Recorded Future’s Insikt Group stated in an analysis of version 0.7.0 of the malware that this enhancement enables Rhadamanthys to extract cryptocurrency wallet seed phrases from images, making it a significant threat for individuals involved in cryptocurrencies.
The malware is able to detect seed phrase images on the client side and transmit them to the command-and-control (C2) server for further exploitation.
Rhadamanthys, first detected in the wild in September 2022, has become a prominent information stealer available under the malware-as-a-service (MaaS) model, along with other threats like Lumma.

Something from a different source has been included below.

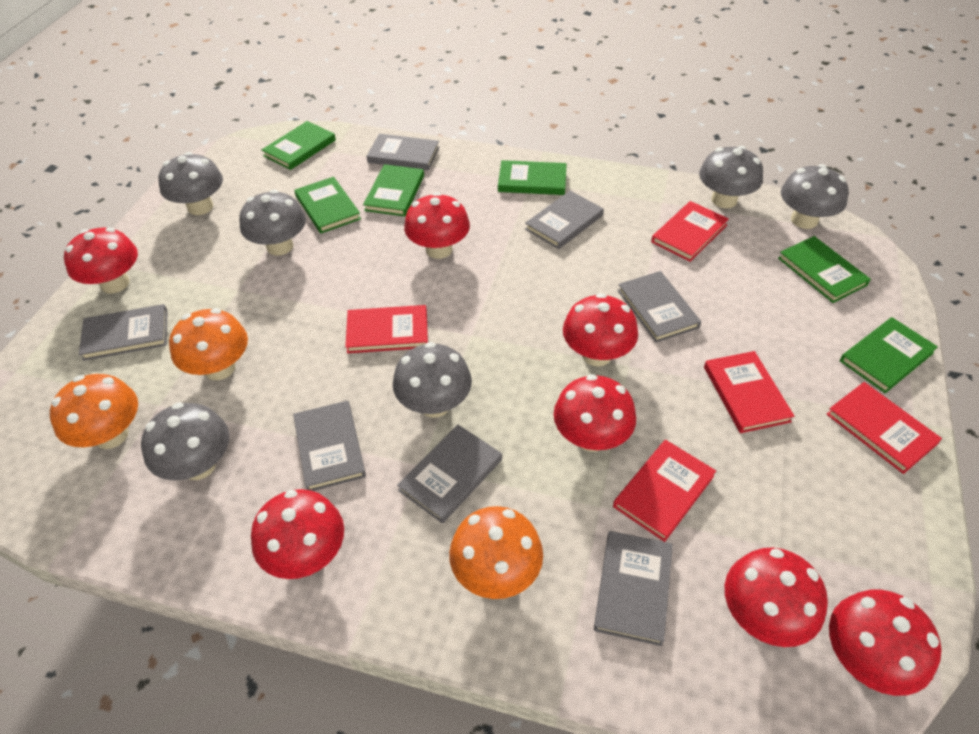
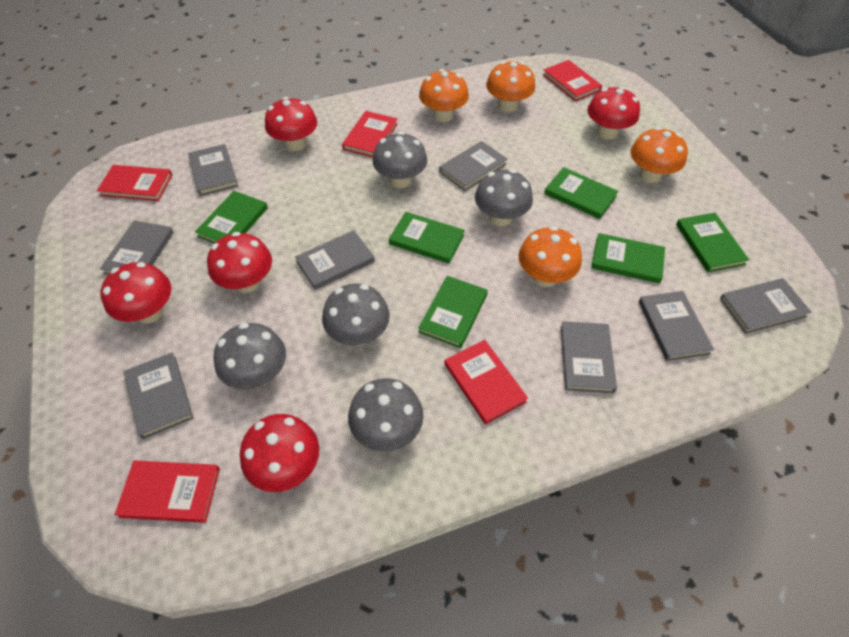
grey book: 7 -> 8
grey mushroom: 6 -> 5
orange mushroom: 3 -> 4
red mushroom: 7 -> 5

Despite facing bans from underground forums targeting Russian and former Soviet Union entities, the malware’s developer, known as “kingcrete,” has found ways to market new versions on communication platforms such as Telegram, Jabber, and TOX.
Recorded Future, a cybersecurity company soon to be acquired by Mastercard for $2.65 billion, revealed that Rhadamanthys is sold as a subscription service for $250 per month (or $550 for 90 days), allowing customers to harvest a wide array of sensitive information from compromised hosts.

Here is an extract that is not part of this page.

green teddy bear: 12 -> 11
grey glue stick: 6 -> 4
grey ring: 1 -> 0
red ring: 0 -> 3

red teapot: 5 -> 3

This includes system information, credentials, cryptocurrency wallets, browser passwords, cookies, and data from various applications, while also implementing measures to complicate analysis efforts in sandboxed environments.
The most recent version of Rhadamanthys, version 0.7.0, released in June 2024, brings significant improvements compared to the previous version (0.6.0 from February 2024), incorporating new features like 30 wallet-cracking algorithms, AI-powered graphics, and PDF recognition for phrase extraction.
Additionally, the malware now allows threat actors to run and install Microsoft Software Installer (MSI) files to evade detection by security solutions, as well as a setting to prevent re-execution within a customizable time frame.
| Rhadamanthys’s high-level infection chain |
Rhadamanthys’s plugin system allows for the addition of keylogger, cryptocurrency clipper, and reverse proxy functionalities to enhance the malware’s capabilities.
Recorded Future warned that Rhadamanthys, with its rapid development and innovative features, is a popular choice for cybercriminals and poses a significant threat that all organizations should be prepared for.
As part of ongoing developments, Google-owned Mandiant revealed Lumma Stealer’s use of control flow indirection to manipulate the execution of the malware, hindering reverse engineering processes and detection tooling.
Rhadamanthys, Lumma, and other information stealer families have been updating their capabilities to collect cookies from the Chrome web browser, bypassing security mechanisms like app-bound encryption.
Moreover, developers behind the WhiteSnake Stealer have added the ability to extract CVC codes from credit cards stored in Chrome, showcasing the continuous evolution of the malware landscape.
In addition to these developments, researchers have identified an Amadey malware campaign employing an AutoIt script to launch victims’ browsers in kiosk mode to capture Google account credentials.
These updates come in the wake of new drive-by download campaigns, distributing information stealers through deceptive CAPTCHA verification pages that trick users into executing PowerShell code.
Phishing and malvertising campaigns have also been observed distributing various information stealers, highlighting the evolving nature of the malware landscape and the constant threat posed by cybercriminals.